- **Work request**:
Reproduce all lines of the listing below in which the word "Agentura" occurs.

- **Source material**:
Content starts

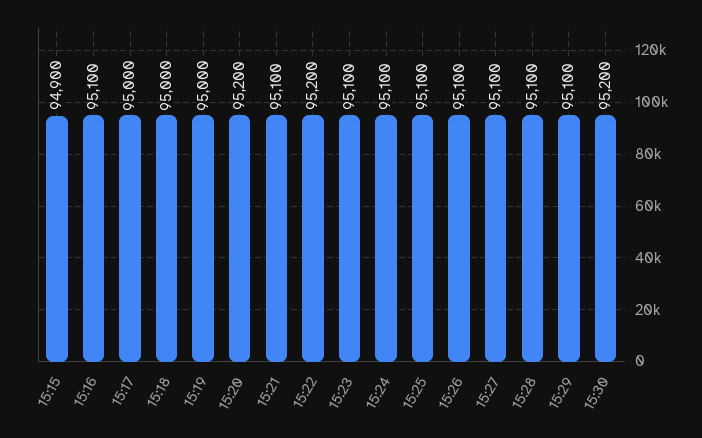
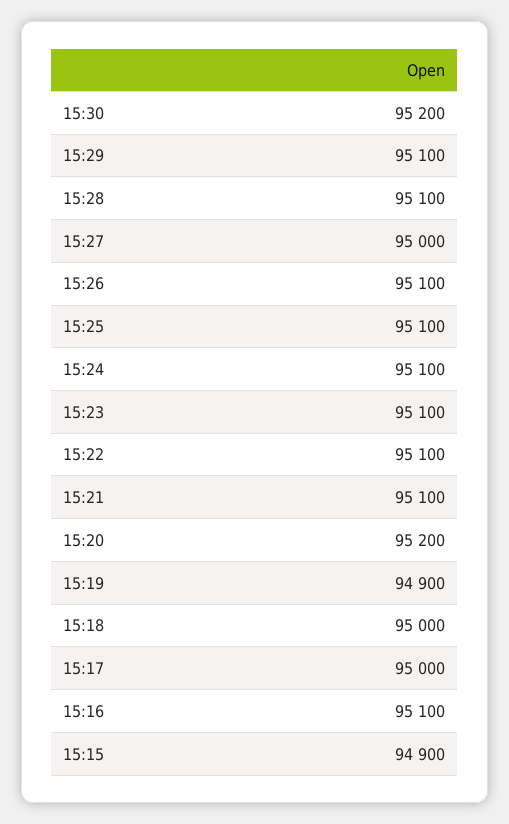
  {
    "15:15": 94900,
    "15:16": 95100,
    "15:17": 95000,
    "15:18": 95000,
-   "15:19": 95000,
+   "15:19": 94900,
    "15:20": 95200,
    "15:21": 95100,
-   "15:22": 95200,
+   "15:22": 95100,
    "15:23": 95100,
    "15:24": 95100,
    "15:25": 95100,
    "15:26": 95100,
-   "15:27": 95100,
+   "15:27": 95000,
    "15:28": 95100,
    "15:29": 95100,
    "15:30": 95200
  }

Content ends
Content starts

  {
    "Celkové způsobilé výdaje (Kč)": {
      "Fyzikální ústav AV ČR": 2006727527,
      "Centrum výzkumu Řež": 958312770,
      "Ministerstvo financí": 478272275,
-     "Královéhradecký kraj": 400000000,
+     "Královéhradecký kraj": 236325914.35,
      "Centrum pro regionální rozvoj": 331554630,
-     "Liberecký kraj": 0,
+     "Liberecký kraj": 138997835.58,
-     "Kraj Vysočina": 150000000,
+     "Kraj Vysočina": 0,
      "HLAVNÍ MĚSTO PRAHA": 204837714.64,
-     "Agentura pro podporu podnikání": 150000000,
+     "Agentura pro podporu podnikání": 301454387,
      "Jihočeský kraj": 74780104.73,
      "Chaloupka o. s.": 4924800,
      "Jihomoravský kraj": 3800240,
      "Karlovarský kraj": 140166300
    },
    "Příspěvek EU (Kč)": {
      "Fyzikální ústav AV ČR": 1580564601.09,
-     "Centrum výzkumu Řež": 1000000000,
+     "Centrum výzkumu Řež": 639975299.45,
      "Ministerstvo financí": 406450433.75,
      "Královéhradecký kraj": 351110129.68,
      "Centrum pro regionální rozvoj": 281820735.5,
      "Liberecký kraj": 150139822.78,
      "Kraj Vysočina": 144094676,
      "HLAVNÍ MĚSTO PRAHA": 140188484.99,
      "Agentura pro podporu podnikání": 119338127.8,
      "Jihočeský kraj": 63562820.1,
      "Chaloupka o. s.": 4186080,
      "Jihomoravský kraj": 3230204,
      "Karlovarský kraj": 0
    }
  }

Content ends
Content starts

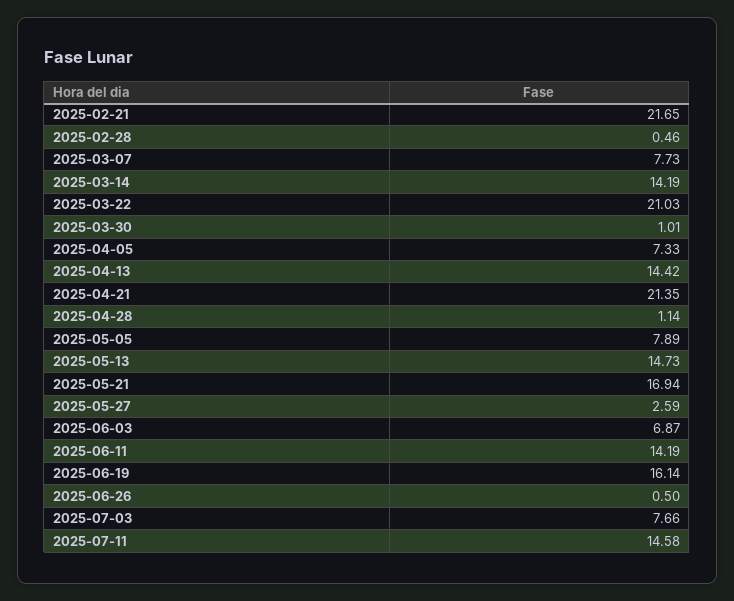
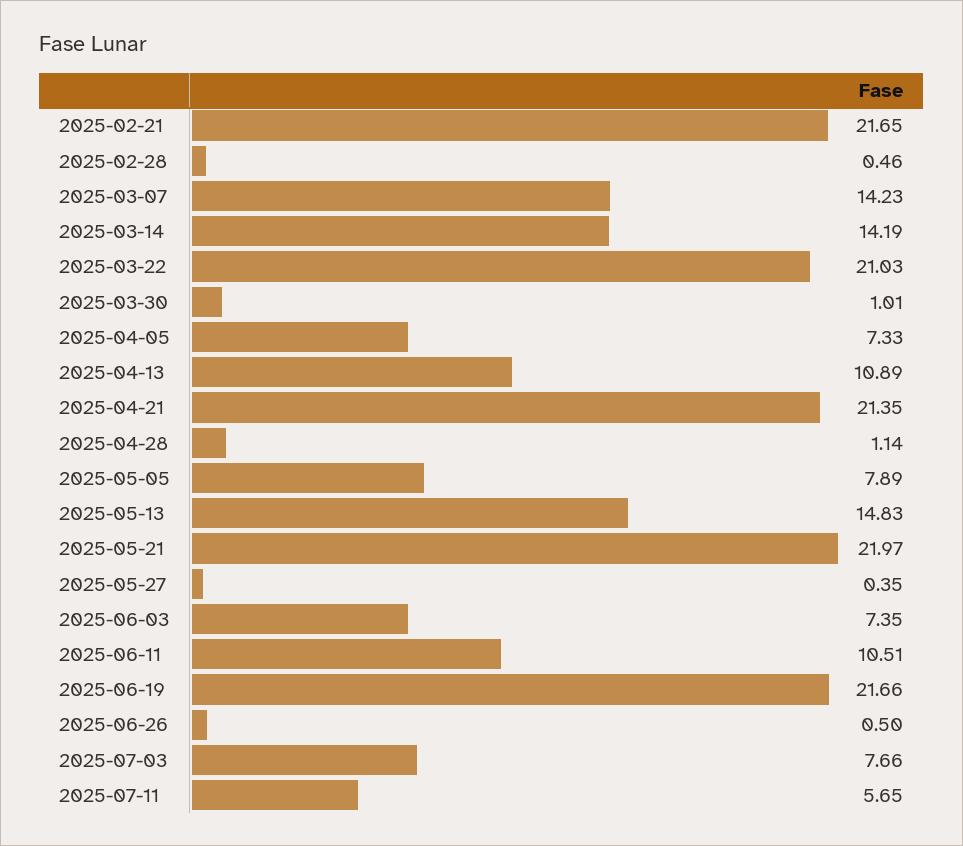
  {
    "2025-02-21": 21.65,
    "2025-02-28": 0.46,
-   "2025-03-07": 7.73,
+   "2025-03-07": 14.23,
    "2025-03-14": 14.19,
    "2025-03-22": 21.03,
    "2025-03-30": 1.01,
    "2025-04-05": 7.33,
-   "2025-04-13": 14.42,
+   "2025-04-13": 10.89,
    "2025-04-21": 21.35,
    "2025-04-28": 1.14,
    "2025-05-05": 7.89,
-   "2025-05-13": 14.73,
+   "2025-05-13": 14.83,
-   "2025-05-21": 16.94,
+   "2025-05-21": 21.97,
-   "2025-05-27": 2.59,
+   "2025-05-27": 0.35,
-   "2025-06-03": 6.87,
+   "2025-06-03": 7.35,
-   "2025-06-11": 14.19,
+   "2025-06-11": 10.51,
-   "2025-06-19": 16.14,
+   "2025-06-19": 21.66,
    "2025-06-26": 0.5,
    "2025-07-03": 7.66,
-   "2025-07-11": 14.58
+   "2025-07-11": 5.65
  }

Content ends

- **Exercise solution**:
-     "Agentura pro podporu podnikání": 150000000,
+     "Agentura pro podporu podnikání": 301454387,
      "Agentura pro podporu podnikání": 119338127.8,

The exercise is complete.